**Problem statement**
From the data below, repeat exactly the lines from the line with "David Baer, Stated Clerk." to the line with "The Roundtable welcomed", both included.

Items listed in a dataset
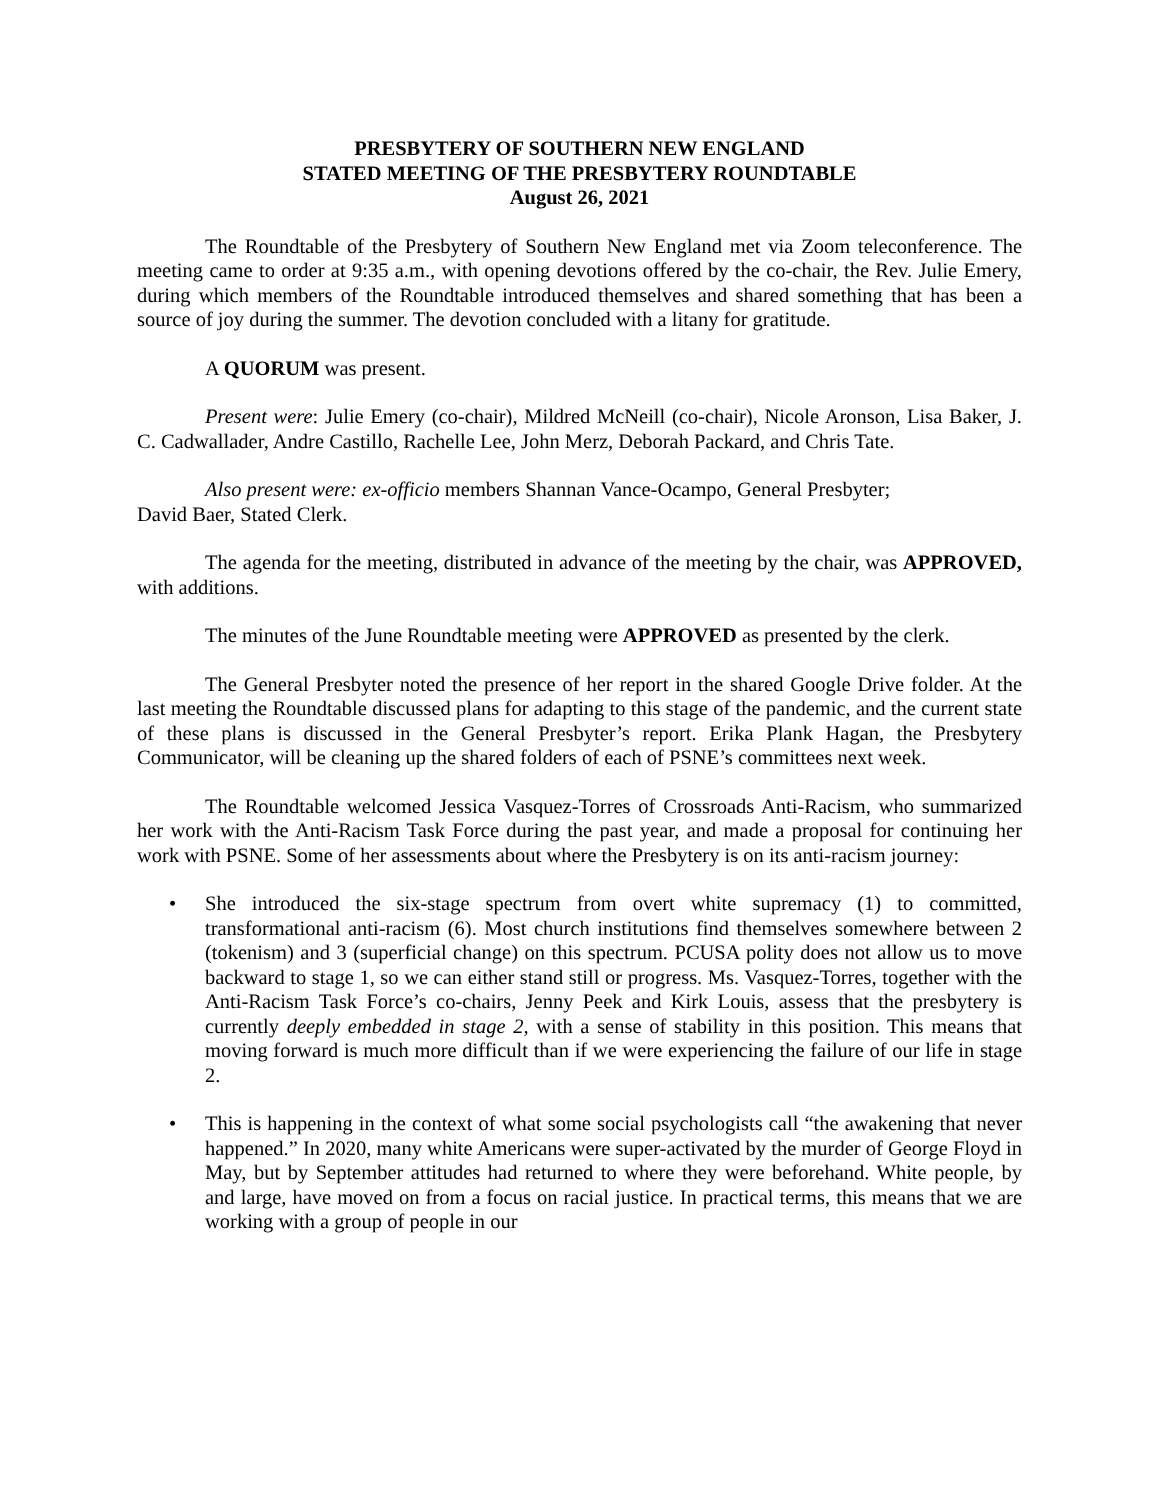PRESBYTERY OF SOUTHERN NEW ENGLAND
STATED MEETING OF THE PRESBYTERY ROUNDTABLE
August 26, 2021
The Roundtable of the Presbytery of Southern New England met via Zoom teleconference. The meeting came to order at 9:35 a.m., with opening devotions offered by the co-chair, the Rev. Julie Emery, during which members of the Roundtable introduced themselves and shared something that has been a source of joy during the summer. The devotion concluded with a litany for gratitude.
A QUORUM was present.
Present were: Julie Emery (co-chair), Mildred McNeill (co-chair), Nicole Aronson, Lisa Baker, J. C. Cadwallader, Andre Castillo, Rachelle Lee, John Merz, Deborah Packard, and Chris Tate.
Also present were: ex-officio members Shannan Vance-Ocampo, General Presbyter;
David Baer, Stated Clerk.
The agenda for the meeting, distributed in advance of the meeting by the chair, was APPROVED, with additions.
The minutes of the June Roundtable meeting were APPROVED as presented by the clerk.
The General Presbyter noted the presence of her report in the shared Google Drive folder. At the last meeting the Roundtable discussed plans for adapting to this stage of the pandemic, and the current state of these plans is discussed in the General Presbyter’s report. Erika Plank Hagan, the Presbytery Communicator, will be cleaning up the shared folders of each of PSNE’s committees next week.
The Roundtable welcomed Jessica Vasquez-Torres of Crossroads Anti-Racism, who summarized her work with the Anti-Racism Task Force during the past year, and made a proposal for continuing her work with PSNE. Some of her assessments about where the Presbytery is on its anti-racism journey:
• She introduced the six-stage spectrum from overt white supremacy (1) to committed, transformational anti-racism (6). Most church institutions find themselves somewhere between 2 (tokenism) and 3 (superficial change) on this spectrum. PCUSA polity does not allow us to move backward to stage 1, so we can either stand still or progress. Ms. Vasquez-Torres, together with the Anti-Racism Task Force’s co-chairs, Jenny Peek and Kirk Louis, assess that the presbytery is currently deeply embedded in stage 2, with a sense of stability in this position. This means that moving forward is much more difficult than if we were experiencing the failure of our life in stage 2.
• This is happening in the context of what some social psychologists call “the awakening that never happened.” In 2020, many white Americans were super-activated by the murder of George Floyd in May, but by September attitudes had returned to where they were beforehand. White people, by and large, have moved on from a focus on racial justice. In practical terms, this means that we are working with a group of people in our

**Exercise solution**
David Baer, Stated Clerk.
The agenda for the meeting, distributed in advance of the meeting by the chair, was APPROVED, with additions.
The minutes of the June Roundtable meeting were APPROVED as presented by the clerk.
The General Presbyter noted the presence of her report in the shared Google Drive folder. At the last meeting the Roundtable discussed plans for adapting to this stage of the pandemic, and the current state of these plans is discussed in the General Presbyter’s report. Erika Plank Hagan, the Presbytery Communicator, will be cleaning up the shared folders of each of PSNE’s committees next week.
The Roundtable welcomed Jessica Vasquez-Torres of Crossroads Anti-Racism, who summarized her work with the Anti-Racism Task Force during the past year, and made a proposal for continuing her work with PSNE. Some of her assessments about where the Presbytery is on its anti-racism journey:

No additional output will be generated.